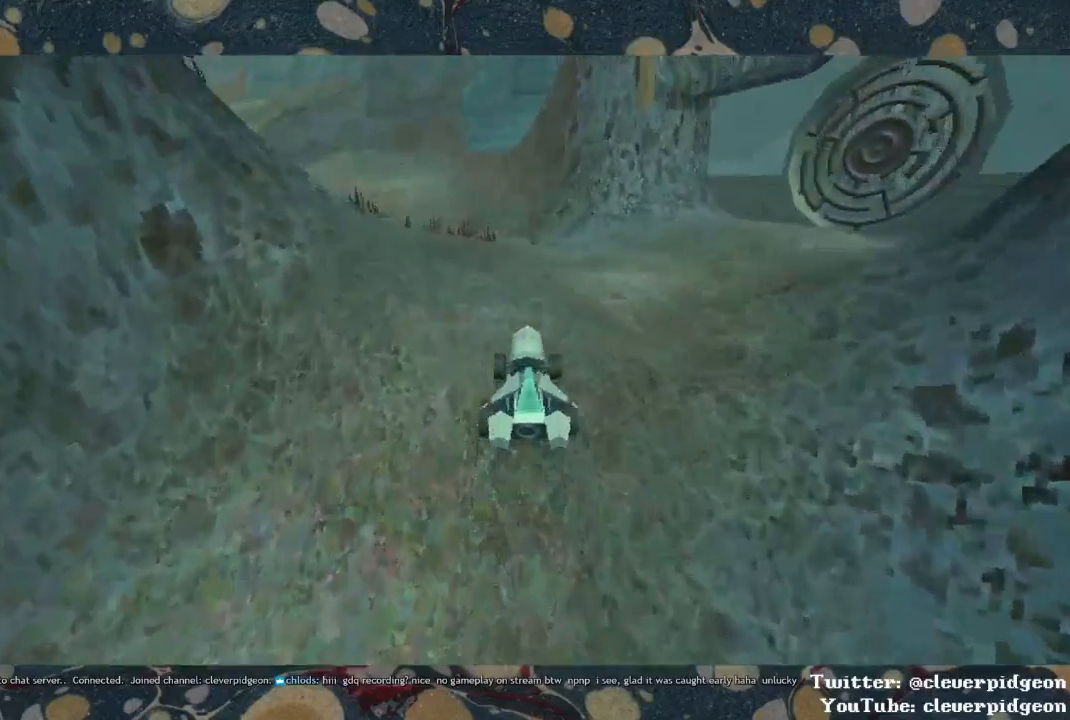
{"buttons": ["CROSS"], "left_stick": "left", "right_stick": "center", "events": []}
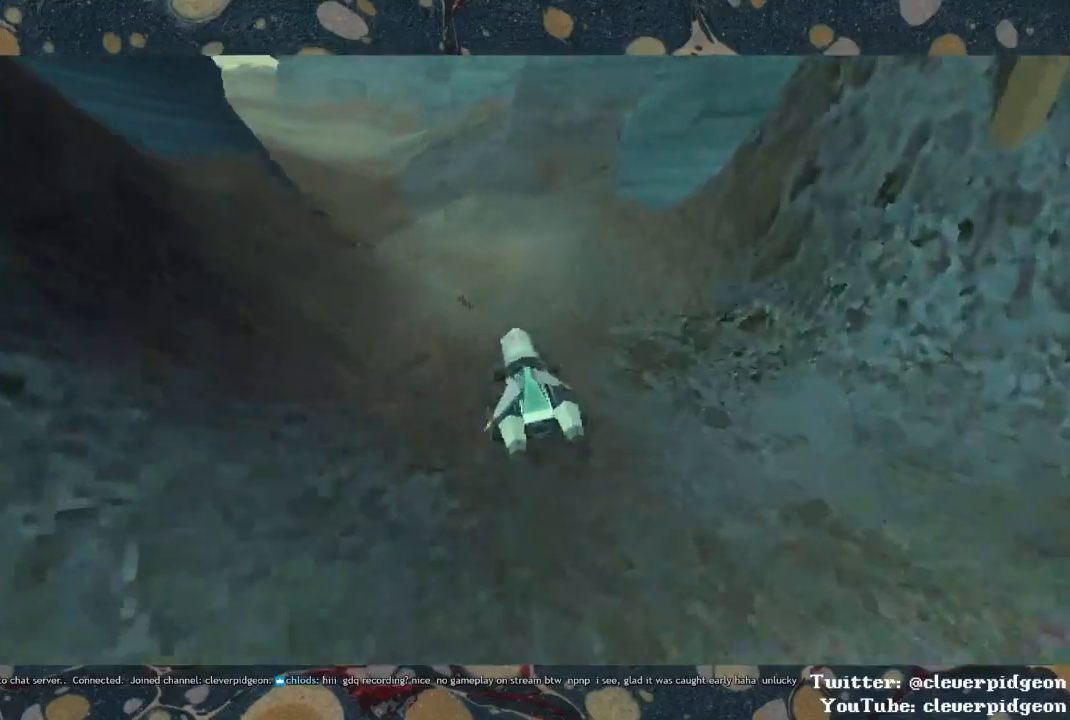
{"buttons": ["CROSS"], "left_stick": "left", "right_stick": "center", "events": [[100, "left_stick", "center"], [283, "left_stick", "left"]]}
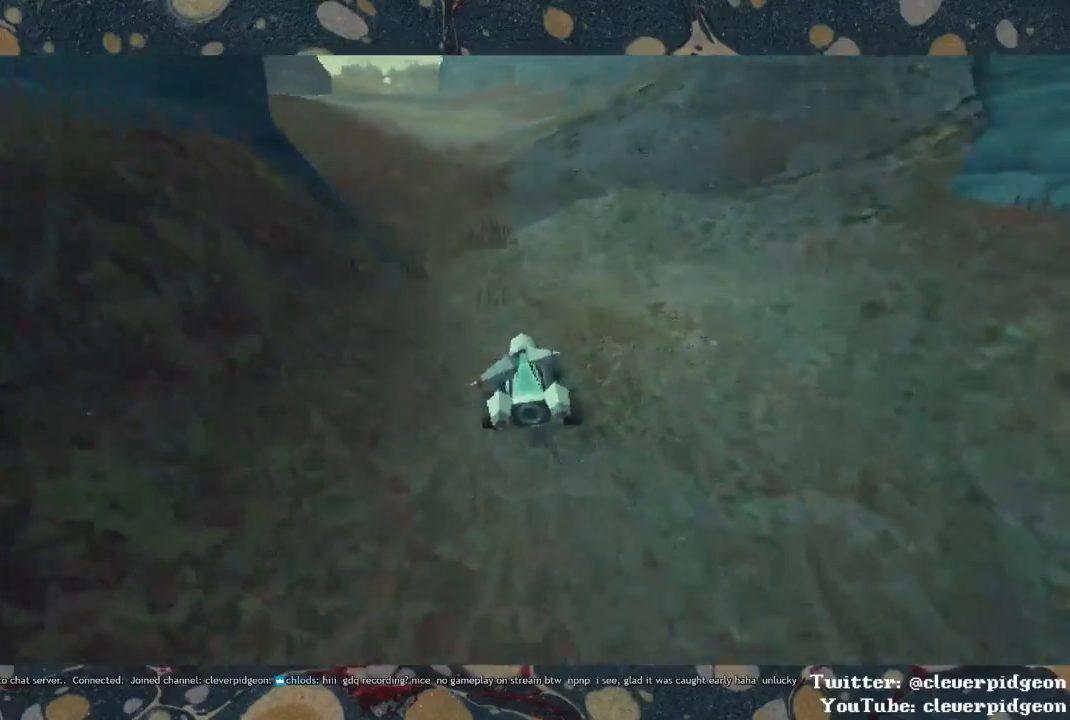
{"buttons": ["CROSS"], "left_stick": "center", "right_stick": "center", "events": [[217, "left_stick", "center"]]}
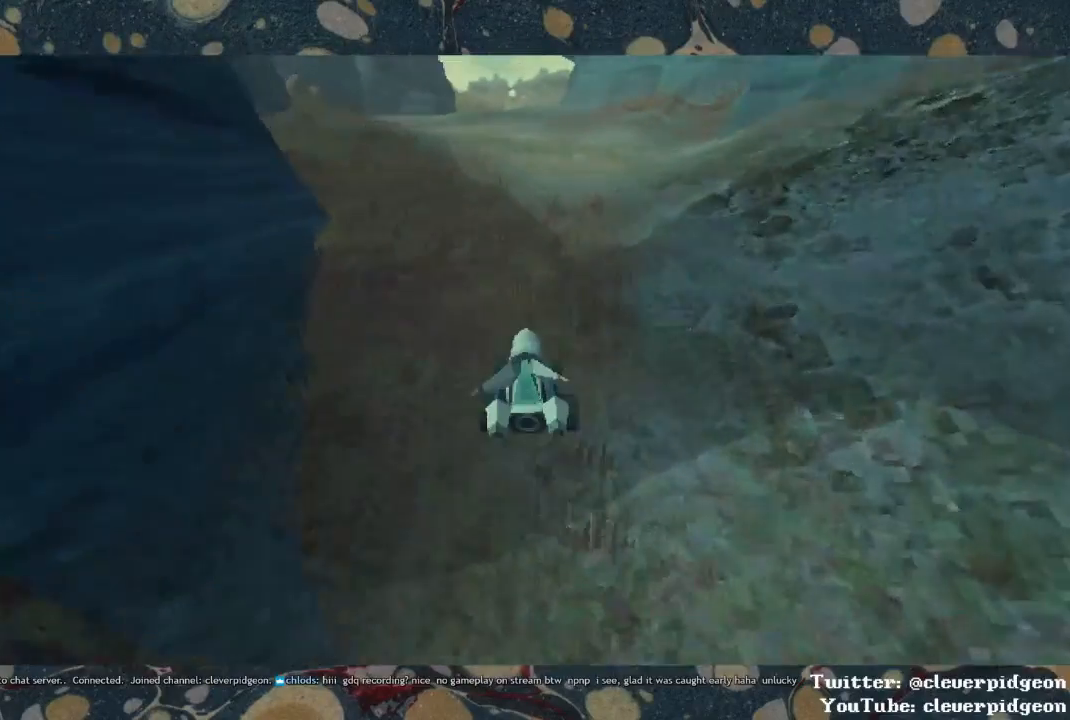
{"buttons": ["CROSS"], "left_stick": "center", "right_stick": "center", "events": []}
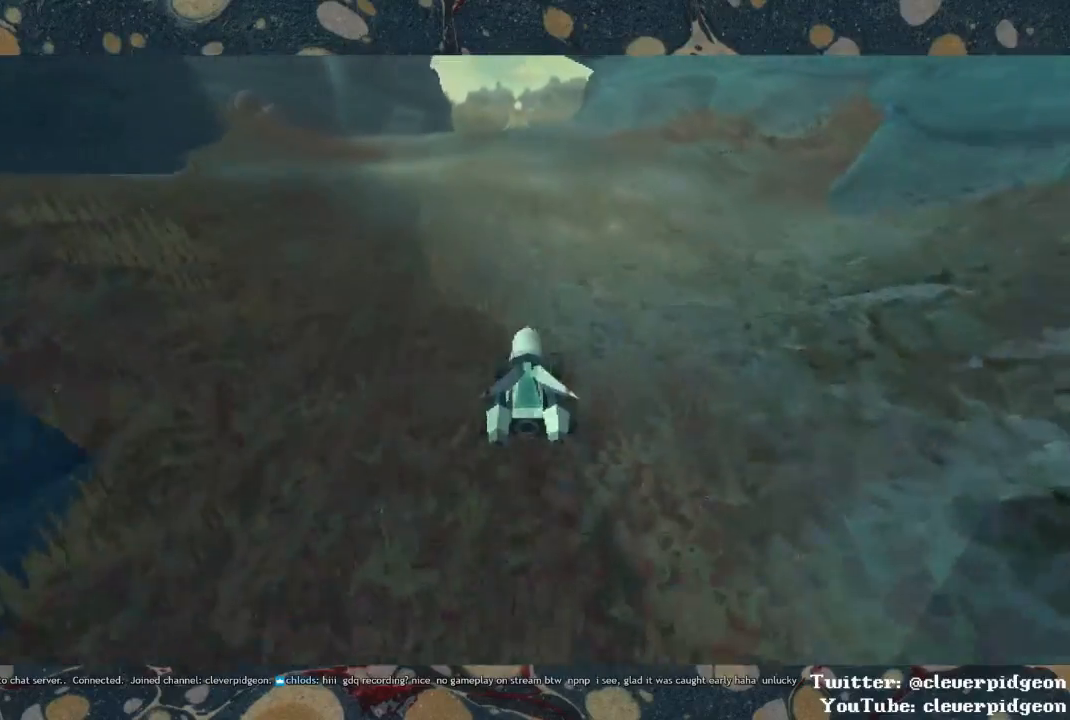
{"buttons": ["CROSS"], "left_stick": "center", "right_stick": "center", "events": []}
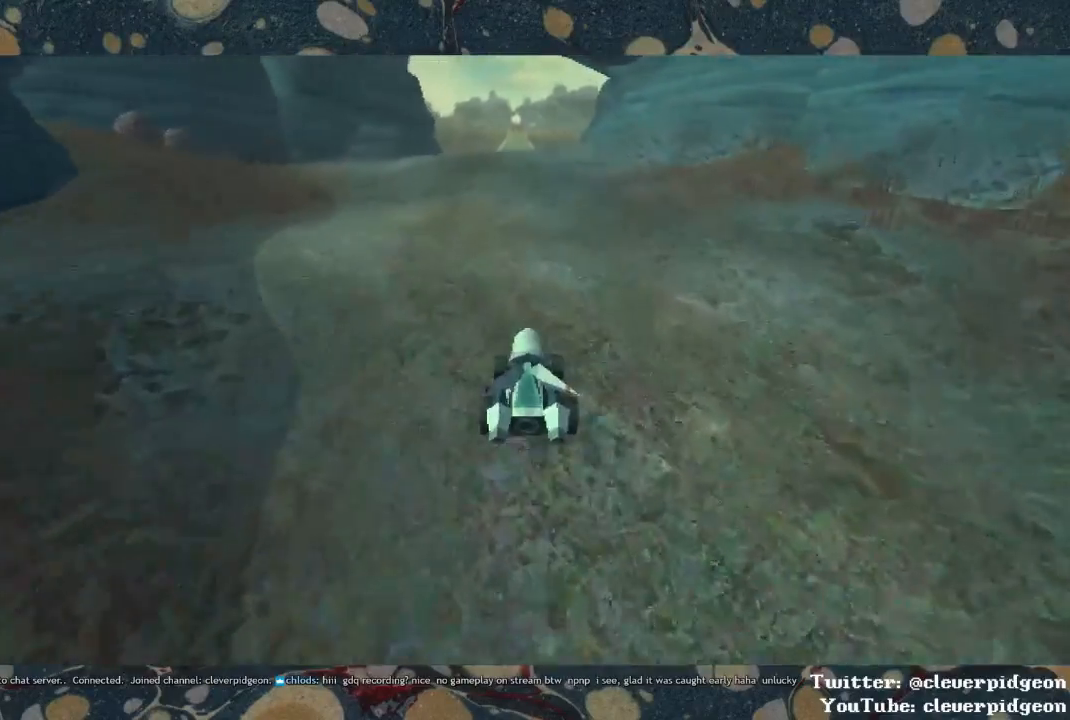
{"buttons": ["CROSS"], "left_stick": "left", "right_stick": "center", "events": [[367, "left_stick", "left"]]}
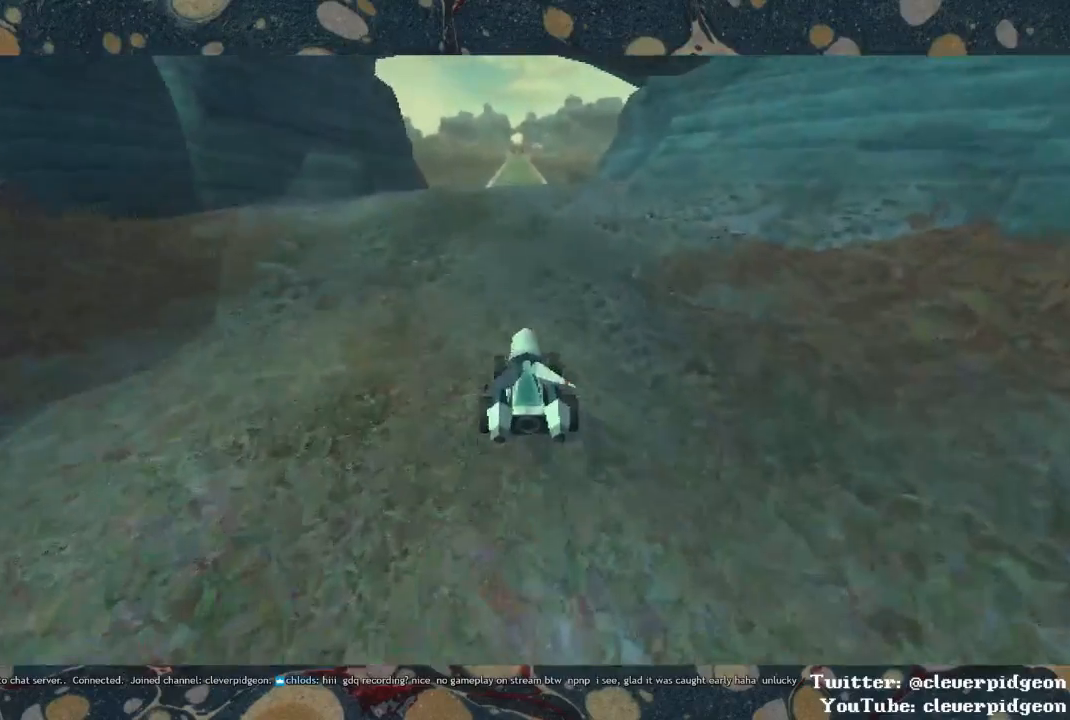
{"buttons": ["CROSS"], "left_stick": "center", "right_stick": "center", "events": [[67, "left_stick", "center"]]}
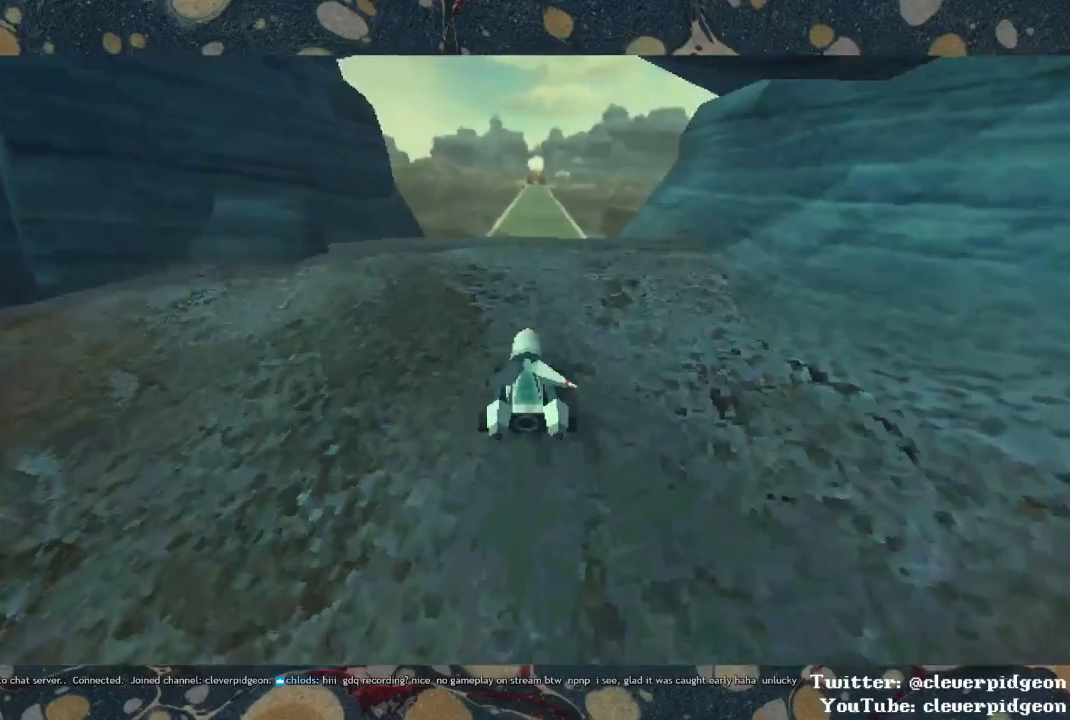
{"buttons": ["CROSS"], "left_stick": "center", "right_stick": "center", "events": []}
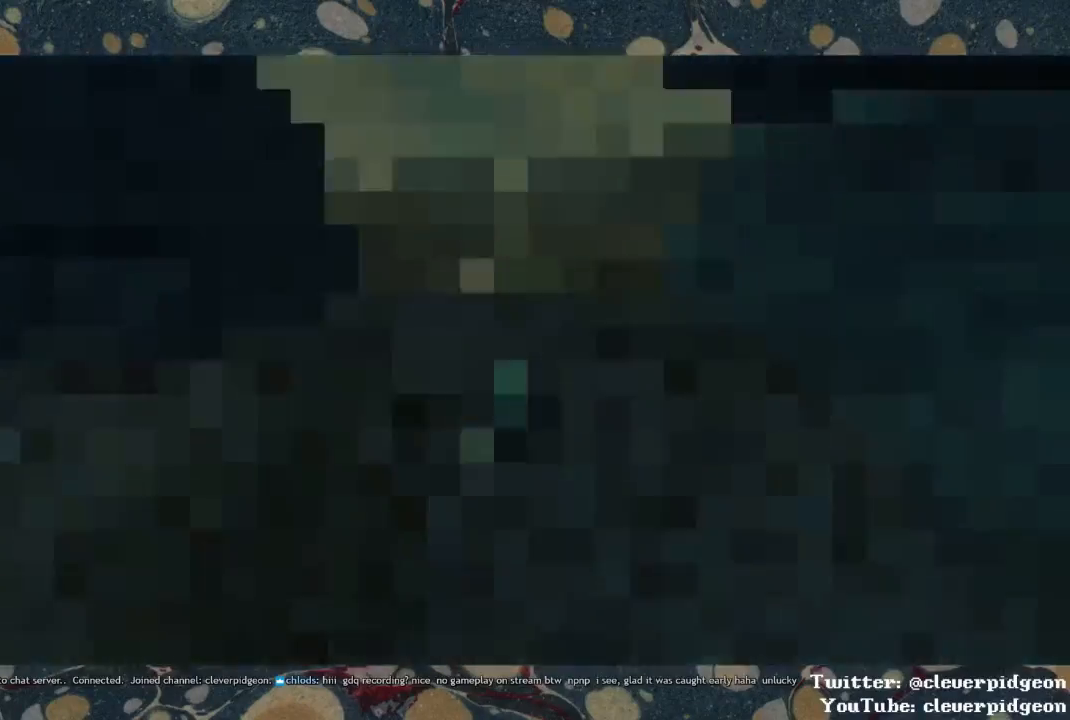
{"buttons": ["CROSS"], "left_stick": "center", "right_stick": "center", "events": []}
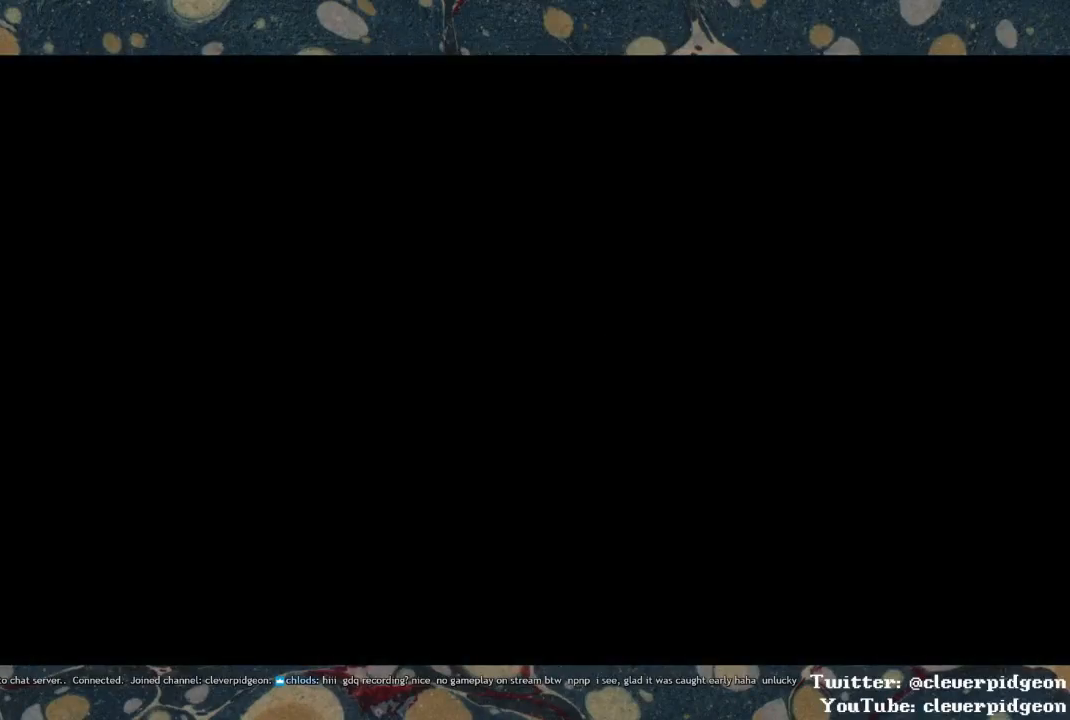
{"buttons": ["CROSS"], "left_stick": "center", "right_stick": "center", "events": []}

━━━━━━

● Work request:
Output the records above unchanged, minus their pictures.

● Answer section:
{"buttons": ["CROSS"], "left_stick": "left", "right_stick": "center", "events": []}
{"buttons": ["CROSS"], "left_stick": "left", "right_stick": "center", "events": [[100, "left_stick", "center"], [283, "left_stick", "left"]]}
{"buttons": ["CROSS"], "left_stick": "center", "right_stick": "center", "events": [[217, "left_stick", "center"]]}
{"buttons": ["CROSS"], "left_stick": "center", "right_stick": "center", "events": []}
{"buttons": ["CROSS"], "left_stick": "center", "right_stick": "center", "events": []}
{"buttons": ["CROSS"], "left_stick": "left", "right_stick": "center", "events": [[367, "left_stick", "left"]]}
{"buttons": ["CROSS"], "left_stick": "center", "right_stick": "center", "events": [[67, "left_stick", "center"]]}
{"buttons": ["CROSS"], "left_stick": "center", "right_stick": "center", "events": []}
{"buttons": ["CROSS"], "left_stick": "center", "right_stick": "center", "events": []}
{"buttons": ["CROSS"], "left_stick": "center", "right_stick": "center", "events": []}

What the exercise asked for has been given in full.